Stracciatella is a brothy Italian egg drop soup made here with ribbons of kale to warm and sooth you during from the inside out.
Nothing is quite as comforting as a bowl of hot soup; the colder the weather, the more inviting. A warm room, a big bowl and spoon are all that’s needed to make me happy.
For me this Italian egg drop soup (also known as Stracciatella alla Romana) is a nearly perfect food; it’s pure nourishment with ease. On paper it doesn’t look like much, but bowl after bowl it delivers.
When I’m cold or ill, I turn to egg soup. There are as many versions of this soup as there are cooks in the world with variations of it found across the globe. From Asian egg drop soup to Italian Stracciatella to Provencal aigo boulido, brothy eggs soups are an age old comfort touted to have restorative and curative properties.
This bare bones soup is simple yet so soothing. If you have a good homemade broth on hand this is the time to use it, but if not, a quick and aromatic garlic broth can be made in less than an hour or you can use your favorite store-bought broth.
How to make stracciatella soup:
- Just water, garlic and a few herbs are all that’s needed to make a simple broth, or skip this step and use your favorite vegetable broth instead. Choose something with a light clean flavor.
- Then comes a chiffonade of hardy kale (spinach is more traditional if you'd prefer) that's simmered in the broth until just softened, silky and noodle-like.
- Next an egg is beaten with either Parmesan or Pecorino (choose one made with vegetarian rennet like this one) and swirled gently into the broth. The egg adds richness and heartiness to this otherwise Spartan soup, creating ribbons that the Italians call “stracciatella” (little rags). The steaming broth and slight bitterness from the greens contrasts nicely with softened egg ribbons.
Immensely satisfying and wholesome, this might just become your new winter favorite too.
More soothing soups to try:
Italian Egg Drop Soup (Stracciatella)
A brothy Italian egg drop soup made with ribbons of kale to warm and sooth you during the winter months.
For the Soup:
- 3 cups/720ml vegetable broth (homemade or store bought) or 3 cups of garlic broth (recipe below)

__CHALLENGE 1__
Retype the passage on stracciatella soup above, starting with "Immensely satisfying and" and going on through "broth (recipe below)".

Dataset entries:
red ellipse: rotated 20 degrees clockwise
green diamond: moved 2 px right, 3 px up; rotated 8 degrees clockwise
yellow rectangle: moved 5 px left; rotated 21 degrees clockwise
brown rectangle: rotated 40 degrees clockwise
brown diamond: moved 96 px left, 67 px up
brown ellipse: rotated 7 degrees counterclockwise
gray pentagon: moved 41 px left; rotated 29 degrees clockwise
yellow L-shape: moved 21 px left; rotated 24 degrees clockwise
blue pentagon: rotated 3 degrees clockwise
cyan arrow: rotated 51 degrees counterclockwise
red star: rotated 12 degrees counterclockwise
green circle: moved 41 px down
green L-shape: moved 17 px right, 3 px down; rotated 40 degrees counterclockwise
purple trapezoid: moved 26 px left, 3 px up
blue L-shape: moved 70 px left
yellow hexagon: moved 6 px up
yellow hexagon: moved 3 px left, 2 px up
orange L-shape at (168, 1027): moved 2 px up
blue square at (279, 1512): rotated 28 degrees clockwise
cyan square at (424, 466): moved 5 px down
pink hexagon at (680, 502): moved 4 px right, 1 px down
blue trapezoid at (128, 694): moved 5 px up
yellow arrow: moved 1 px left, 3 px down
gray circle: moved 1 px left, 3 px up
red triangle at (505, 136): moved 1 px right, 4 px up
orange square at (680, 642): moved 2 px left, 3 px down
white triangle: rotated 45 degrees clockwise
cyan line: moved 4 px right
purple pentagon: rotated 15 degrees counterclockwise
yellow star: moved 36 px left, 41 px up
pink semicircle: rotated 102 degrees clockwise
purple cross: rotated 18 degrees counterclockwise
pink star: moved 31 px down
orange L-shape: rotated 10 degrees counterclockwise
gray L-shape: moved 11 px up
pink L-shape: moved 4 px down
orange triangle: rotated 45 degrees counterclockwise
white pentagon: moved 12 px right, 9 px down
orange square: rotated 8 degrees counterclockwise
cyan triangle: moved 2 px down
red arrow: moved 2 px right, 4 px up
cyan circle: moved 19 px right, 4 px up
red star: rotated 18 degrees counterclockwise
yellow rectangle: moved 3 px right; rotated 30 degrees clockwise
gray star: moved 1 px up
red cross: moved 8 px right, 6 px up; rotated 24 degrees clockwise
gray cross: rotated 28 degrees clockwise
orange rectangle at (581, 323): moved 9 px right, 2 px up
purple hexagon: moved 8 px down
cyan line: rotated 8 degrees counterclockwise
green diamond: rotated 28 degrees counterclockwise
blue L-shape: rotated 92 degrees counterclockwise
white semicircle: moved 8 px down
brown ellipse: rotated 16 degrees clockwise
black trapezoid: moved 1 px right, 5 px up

__CHALLENGE 2__
Please swap "pentagon" for "five-sided shape" in the entries, starting with the first line and going on through the line with "red triangle at". Return only those lines, with everything else unchanged.

__FULL OUTPUT 1__
Immensely satisfying and wholesome, this might just become your new winter favorite too.
More soothing soups to try:
Italian Egg Drop Soup (Stracciatella)
A brothy Italian egg drop soup made with ribbons of kale to warm and sooth you during the winter months.
For the Soup:
- 3 cups/720ml vegetable broth (homemade or store bought) or 3 cups of garlic broth (recipe below)

__FULL OUTPUT 2__
red ellipse: rotated 20 degrees clockwise
green diamond: moved 2 px right, 3 px up; rotated 8 degrees clockwise
yellow rectangle: moved 5 px left; rotated 21 degrees clockwise
brown rectangle: rotated 40 degrees clockwise
brown diamond: moved 96 px left, 67 px up
brown ellipse: rotated 7 degrees counterclockwise
gray five-sided shape: moved 41 px left; rotated 29 degrees clockwise
yellow L-shape: moved 21 px left; rotated 24 degrees clockwise
blue five-sided shape: rotated 3 degrees clockwise
cyan arrow: rotated 51 degrees counterclockwise
red star: rotated 12 degrees counterclockwise
green circle: moved 41 px down
green L-shape: moved 17 px right, 3 px down; rotated 40 degrees counterclockwise
purple trapezoid: moved 26 px left, 3 px up
blue L-shape: moved 70 px left
yellow hexagon: moved 6 px up
yellow hexagon: moved 3 px left, 2 px up
orange L-shape at (168, 1027): moved 2 px up
blue square at (279, 1512): rotated 28 degrees clockwise
cyan square at (424, 466): moved 5 px down
pink hexagon at (680, 502): moved 4 px right, 1 px down
blue trapezoid at (128, 694): moved 5 px up
yellow arrow: moved 1 px left, 3 px down
gray circle: moved 1 px left, 3 px up
red triangle at (505, 136): moved 1 px right, 4 px up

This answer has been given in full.